TASK OBJECTIVE:
Where does the string "value" appear? Copy every line of the entries below that holds it.

BEGIN DATASET ENTRIES

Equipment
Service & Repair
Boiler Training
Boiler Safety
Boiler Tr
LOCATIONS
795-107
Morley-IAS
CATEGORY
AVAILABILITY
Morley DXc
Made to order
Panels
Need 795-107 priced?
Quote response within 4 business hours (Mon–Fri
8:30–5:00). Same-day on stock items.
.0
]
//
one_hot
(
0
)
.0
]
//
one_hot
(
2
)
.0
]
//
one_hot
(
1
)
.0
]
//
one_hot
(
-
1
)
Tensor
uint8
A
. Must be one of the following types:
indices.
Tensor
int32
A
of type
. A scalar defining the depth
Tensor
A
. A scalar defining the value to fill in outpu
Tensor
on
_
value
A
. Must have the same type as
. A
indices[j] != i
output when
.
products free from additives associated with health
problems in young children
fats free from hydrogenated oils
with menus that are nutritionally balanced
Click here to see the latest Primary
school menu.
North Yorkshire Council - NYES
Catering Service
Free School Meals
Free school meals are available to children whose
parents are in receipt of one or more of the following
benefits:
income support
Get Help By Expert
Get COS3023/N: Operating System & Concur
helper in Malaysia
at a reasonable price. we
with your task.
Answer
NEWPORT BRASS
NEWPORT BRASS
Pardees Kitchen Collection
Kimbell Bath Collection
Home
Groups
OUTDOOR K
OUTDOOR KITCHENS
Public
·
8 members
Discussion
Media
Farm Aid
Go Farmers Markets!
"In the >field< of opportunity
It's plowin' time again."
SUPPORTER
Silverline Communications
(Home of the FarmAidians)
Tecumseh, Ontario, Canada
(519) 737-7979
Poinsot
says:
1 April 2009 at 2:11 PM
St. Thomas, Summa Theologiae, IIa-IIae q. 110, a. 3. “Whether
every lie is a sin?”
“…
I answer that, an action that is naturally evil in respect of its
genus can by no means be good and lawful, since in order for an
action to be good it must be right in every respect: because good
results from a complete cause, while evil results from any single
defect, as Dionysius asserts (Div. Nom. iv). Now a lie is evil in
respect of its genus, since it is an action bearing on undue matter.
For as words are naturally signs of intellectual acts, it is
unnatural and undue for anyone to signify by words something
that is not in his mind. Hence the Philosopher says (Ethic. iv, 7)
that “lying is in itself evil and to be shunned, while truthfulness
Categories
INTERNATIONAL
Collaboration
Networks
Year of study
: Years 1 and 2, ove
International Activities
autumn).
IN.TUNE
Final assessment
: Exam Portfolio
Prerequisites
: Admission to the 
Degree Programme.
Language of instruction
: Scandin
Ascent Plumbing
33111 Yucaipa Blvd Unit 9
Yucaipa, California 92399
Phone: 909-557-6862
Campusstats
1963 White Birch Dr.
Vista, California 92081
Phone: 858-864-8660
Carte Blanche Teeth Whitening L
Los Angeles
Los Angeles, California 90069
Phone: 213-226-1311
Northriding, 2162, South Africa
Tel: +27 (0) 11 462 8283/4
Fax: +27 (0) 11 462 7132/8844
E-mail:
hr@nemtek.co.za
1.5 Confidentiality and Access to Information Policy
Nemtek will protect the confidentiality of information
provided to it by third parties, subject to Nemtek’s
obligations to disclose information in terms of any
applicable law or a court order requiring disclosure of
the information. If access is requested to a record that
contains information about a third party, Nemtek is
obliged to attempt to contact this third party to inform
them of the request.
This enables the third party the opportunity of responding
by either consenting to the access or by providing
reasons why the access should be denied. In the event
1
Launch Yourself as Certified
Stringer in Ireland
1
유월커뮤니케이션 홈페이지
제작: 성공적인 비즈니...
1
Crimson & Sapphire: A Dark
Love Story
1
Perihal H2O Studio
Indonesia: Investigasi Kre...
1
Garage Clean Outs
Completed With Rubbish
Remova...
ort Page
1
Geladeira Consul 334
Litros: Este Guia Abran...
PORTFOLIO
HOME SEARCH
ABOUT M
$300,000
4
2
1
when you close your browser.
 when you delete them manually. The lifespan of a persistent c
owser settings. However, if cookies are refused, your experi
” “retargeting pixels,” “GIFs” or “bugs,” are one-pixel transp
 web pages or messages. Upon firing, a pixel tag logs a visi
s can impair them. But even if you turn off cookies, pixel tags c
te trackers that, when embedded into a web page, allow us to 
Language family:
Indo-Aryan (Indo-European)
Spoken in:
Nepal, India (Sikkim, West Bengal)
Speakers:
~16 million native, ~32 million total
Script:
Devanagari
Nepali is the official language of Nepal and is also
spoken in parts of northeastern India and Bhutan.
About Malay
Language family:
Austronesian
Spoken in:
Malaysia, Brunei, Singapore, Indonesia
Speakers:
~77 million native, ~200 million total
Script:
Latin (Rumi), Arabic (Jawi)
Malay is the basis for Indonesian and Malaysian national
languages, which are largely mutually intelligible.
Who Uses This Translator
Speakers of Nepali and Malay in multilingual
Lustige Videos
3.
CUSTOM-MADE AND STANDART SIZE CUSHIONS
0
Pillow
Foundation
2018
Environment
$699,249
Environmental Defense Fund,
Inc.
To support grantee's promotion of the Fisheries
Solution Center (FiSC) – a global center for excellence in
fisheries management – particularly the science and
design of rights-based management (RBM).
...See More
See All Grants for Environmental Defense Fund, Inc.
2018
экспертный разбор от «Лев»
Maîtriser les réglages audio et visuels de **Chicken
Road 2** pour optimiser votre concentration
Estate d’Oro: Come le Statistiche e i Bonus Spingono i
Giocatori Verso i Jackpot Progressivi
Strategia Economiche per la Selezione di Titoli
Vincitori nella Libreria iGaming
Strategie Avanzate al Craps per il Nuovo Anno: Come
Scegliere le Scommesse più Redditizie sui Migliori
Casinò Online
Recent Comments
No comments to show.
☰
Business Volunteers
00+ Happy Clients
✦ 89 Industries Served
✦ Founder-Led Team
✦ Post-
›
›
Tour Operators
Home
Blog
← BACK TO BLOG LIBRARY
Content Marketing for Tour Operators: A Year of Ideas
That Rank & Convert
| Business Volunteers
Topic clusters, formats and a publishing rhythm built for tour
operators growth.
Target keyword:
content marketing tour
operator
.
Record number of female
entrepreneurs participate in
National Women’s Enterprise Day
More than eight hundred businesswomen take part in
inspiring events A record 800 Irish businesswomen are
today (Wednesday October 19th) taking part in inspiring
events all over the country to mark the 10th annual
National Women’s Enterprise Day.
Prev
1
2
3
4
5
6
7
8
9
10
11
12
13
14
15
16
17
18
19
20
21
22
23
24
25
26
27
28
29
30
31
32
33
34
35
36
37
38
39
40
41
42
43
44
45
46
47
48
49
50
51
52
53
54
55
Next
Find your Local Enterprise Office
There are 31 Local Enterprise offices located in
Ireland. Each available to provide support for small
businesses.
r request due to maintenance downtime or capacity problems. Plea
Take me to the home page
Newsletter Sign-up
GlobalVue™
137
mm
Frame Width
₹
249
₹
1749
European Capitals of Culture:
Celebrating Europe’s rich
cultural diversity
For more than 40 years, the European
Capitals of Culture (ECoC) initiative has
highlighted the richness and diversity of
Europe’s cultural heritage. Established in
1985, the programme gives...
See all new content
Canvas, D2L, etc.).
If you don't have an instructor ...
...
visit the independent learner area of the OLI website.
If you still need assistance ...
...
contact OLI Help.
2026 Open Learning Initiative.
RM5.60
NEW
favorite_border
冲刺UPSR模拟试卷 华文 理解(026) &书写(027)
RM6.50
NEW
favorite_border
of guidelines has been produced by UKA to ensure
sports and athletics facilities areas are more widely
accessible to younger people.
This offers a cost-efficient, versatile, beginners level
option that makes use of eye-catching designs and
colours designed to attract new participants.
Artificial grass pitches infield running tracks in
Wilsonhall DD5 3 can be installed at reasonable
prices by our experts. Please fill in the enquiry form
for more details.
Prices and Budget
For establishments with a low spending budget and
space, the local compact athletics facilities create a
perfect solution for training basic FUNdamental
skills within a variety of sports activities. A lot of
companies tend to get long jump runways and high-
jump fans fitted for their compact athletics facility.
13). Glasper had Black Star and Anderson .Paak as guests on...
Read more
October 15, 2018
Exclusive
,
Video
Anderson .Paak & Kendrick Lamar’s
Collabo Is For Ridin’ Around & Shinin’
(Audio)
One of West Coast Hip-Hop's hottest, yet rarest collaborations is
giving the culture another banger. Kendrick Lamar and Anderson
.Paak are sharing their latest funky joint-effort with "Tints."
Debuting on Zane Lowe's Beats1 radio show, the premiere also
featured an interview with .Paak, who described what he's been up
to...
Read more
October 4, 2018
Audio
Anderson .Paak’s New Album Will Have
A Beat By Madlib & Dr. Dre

END DATASET ENTRIES

RESULT FOR THIS TASK:
. A scalar defining the value to fill in outpu
value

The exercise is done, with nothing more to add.